Dataset entries
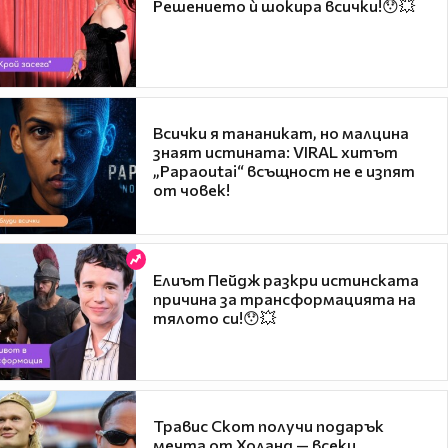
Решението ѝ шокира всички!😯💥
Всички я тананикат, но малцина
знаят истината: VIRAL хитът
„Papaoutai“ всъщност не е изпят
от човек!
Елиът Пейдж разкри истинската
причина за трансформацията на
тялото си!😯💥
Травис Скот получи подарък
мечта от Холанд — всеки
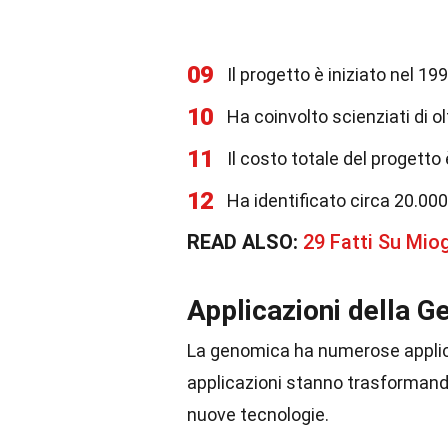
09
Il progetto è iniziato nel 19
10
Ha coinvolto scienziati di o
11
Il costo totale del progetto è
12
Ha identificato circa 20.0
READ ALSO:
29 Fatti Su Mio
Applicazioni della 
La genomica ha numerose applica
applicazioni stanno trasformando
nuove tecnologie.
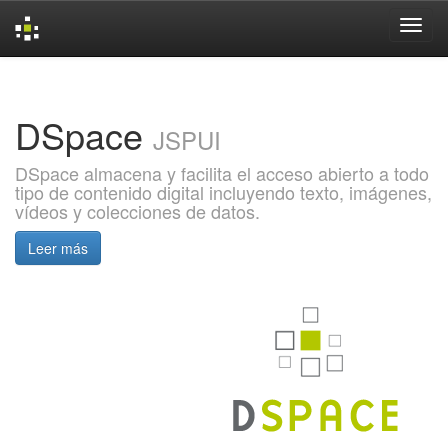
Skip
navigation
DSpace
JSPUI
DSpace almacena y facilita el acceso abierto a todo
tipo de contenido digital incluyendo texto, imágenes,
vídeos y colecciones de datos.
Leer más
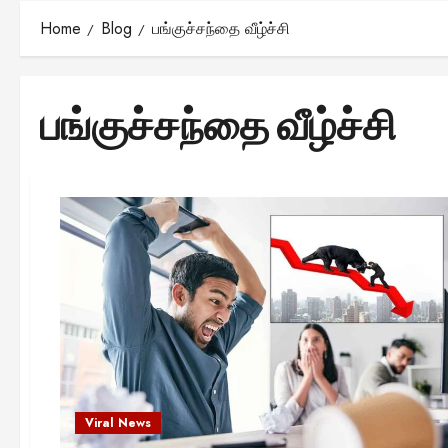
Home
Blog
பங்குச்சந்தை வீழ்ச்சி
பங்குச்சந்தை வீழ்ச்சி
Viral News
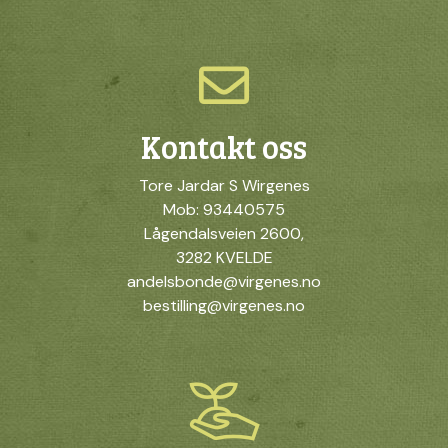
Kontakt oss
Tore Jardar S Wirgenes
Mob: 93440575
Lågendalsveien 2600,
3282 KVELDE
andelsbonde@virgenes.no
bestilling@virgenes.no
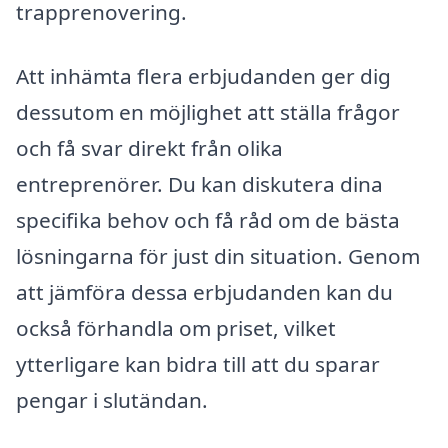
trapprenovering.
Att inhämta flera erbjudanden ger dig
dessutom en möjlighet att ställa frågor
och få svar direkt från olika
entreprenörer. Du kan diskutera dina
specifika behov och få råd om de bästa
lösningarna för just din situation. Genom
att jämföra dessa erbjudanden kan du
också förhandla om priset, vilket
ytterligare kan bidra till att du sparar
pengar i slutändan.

### TO DO:
Output every record exactly, minus the pictures.

### EXPECTED OUTPUT:
Решението ѝ шокира всички!😯💥
Всички я тананикат, но малцина
знаят истината: VIRAL хитът
„Papaoutai“ всъщност не е изпят
от човек!
Елиът Пейдж разкри истинската
причина за трансформацията на
тялото си!😯💥
Травис Скот получи подарък
мечта от Холанд — всеки
09
Il progetto è iniziato nel 19
10
Ha coinvolto scienziati di o
11
Il costo totale del progetto è
12
Ha identificato circa 20.0
READ ALSO:
29 Fatti Su Mio
Applicazioni della 
La genomica ha numerose applica
applicazioni stanno trasformando
nuove tecnologie.
Skip
navigation
DSpace
JSPUI
DSpace almacena y facilita el acceso abierto a todo
tipo de contenido digital incluyendo texto, imágenes,
vídeos y colecciones de datos.
Leer más
Home
Blog
பங்குச்சந்தை வீழ்ச்சி
பங்குச்சந்தை வீழ்ச்சி
Viral News
Kontakt oss
Tore Jardar S Wirgenes
Mob: 93440575
Lågendalsveien 2600,
3282 KVELDE
andelsbonde@virgenes.no
bestilling@virgenes.no
trapprenovering.
Att inhämta flera erbjudanden ger dig
dessutom en möjlighet att ställa frågor
och få svar direkt från olika
entreprenörer. Du kan diskutera dina
specifika behov och få råd om de bästa
lösningarna för just din situation. Genom
att jämföra dessa erbjudanden kan du
också förhandla om priset, vilket
ytterligare kan bidra till att du sparar
pengar i slutändan.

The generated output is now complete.